L'appelante considère non sérieuses toutes les contestations soulevées, faisant valoir :
- que l'intégralité des sommes réclamées est sollicitée sur le fondement de clauses contractuelles claires et précises, les clauses pénales devant recevoir application dès lors qu'elles présentent ces caractéristiques, le juge des référés ne pouvant ni modifier ni interpréter la loi des parties et pas davantage statuer sur le caractère manifestement excessif ou non de ces clauses ;
- que la participation du bailleur à hauteur de 100.000 euros au titre des travaux réalisés par le preneur ne peut se compenser avec les sommes dues par ce dernier, qui ne justifie pas avoir respecté les conditions contractuelles de sa mise en 'uvre pour pouvoir prétendre au remboursement des travaux ;
- que les loyers ont été actualisés conformément aux dispositions contractuelles qui ont clairement prédéfini le calcul de l'actualisation ;
- que la clause « dépôt de garantie : compensation » prévoit une reconstitution du dépôt de garantie si celui-ci a fait l'objet d'une compensation avec des loyers dus, ce qui est le cas en l'espèce, le dépôt de garantie devant donc être reconstitué en application de cette clause ;
- que le local n°115, qui figure au bail, a bien été livré au preneur, le premier procès-verbal de livraison, qui mentionnait par erreur un local n°11B, étant été corrigé par un second procès- verbal de livraison visant bien le n°115 et réceptionné par le preneur comme celui-ci l'a confirmé par mail ;
- que de multiples lettres de mise en demeure ont bien été adressées au preneur contrairement à ce qu'il prétend ;
- que l'erreur de dénomination et de numéro d'immatriculation de la société locataire sur certains documents procède d'une simple erreur de plume qui ne saurait remettre en cause les obligations du preneur, qui a d'ailleurs procédé à des paiements sur la base des documents en cause ;
- que le bail prévoit le paiement de charges et d'une participation fonds marketing par le preneur ; ces sommes sont rappelées et détaillées dans le relevé de compte locataire et dans les factures afférentes.
Le contrat de bail stipule qu'il porte sur un local n°115 d'une surface de 235m² environ. Le procès-verbal de mise à disposition de ce local, signé par les parties le 10 mars 2022, est en effet erroné en ce qu'il fait référence à un local n°116B d'une surface de 224 m².
Mais ce procès-verbal a été rectifié conformément aux stipulations du bail (pièce 11 de l'appelante), et par mail du 9 mai 2022 le preneur a confirmé au bailleur avoir bien réceptionné ce procès-verbal rectifié mentionnant le local n°115, écrivant : « C'est OK pour moi ». La contestation soulevée sur la nature du local donné à bail n'est donc pas sérieuse.

> **Données ci-dessous**:

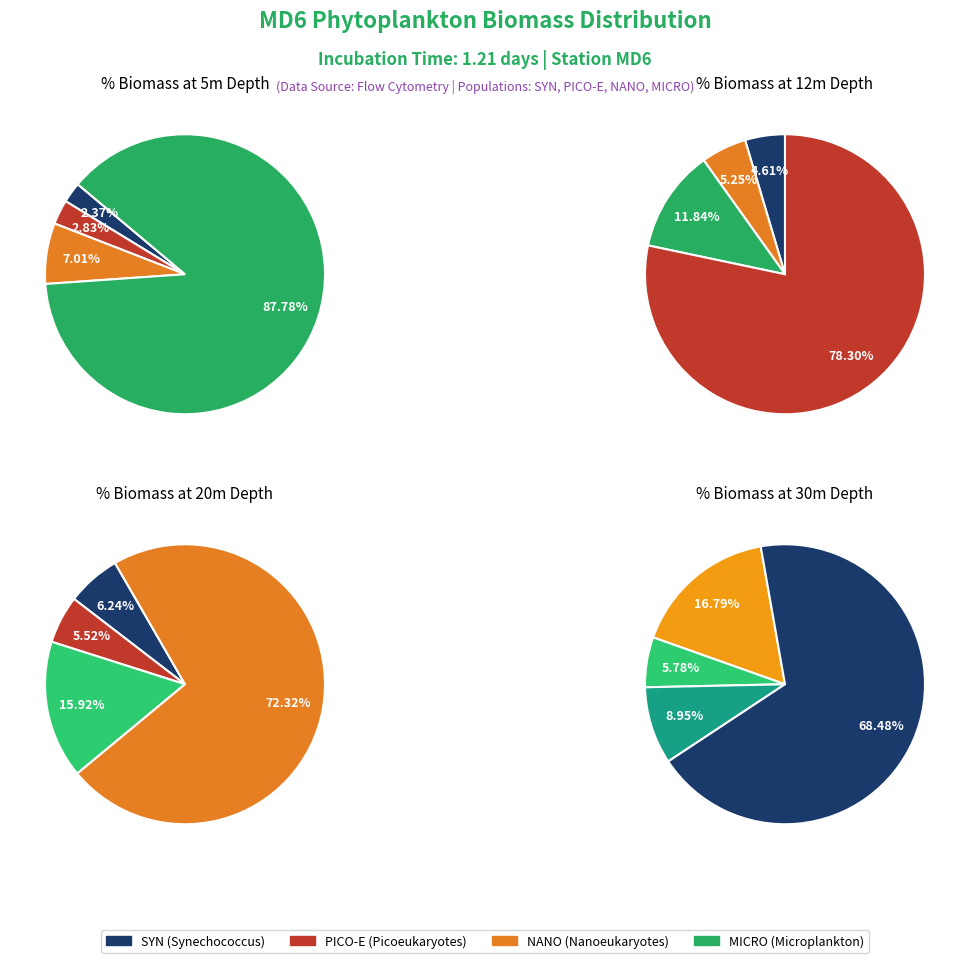

What percentage is the NANO slice, to the nearest percent?

7%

> **Consigne de travail**:
Répondez aux questions suivantes d'après l'extrait de page :
1. À quelle hauteur s'élève la participation du bailleur au titre des travaux réalisés par le preneur ?
2. Quelle surface le contrat de bail attribue-t-il au local n°115 ?
3. À quelle date le preneur a-t-il confirmé par mail avoir réceptionné le procès-verbal rectifié ?

> **Résultat de l'exercice**:
1. 100.000 euros.
2. 235 m² environ.
3. Le 9 mai 2022.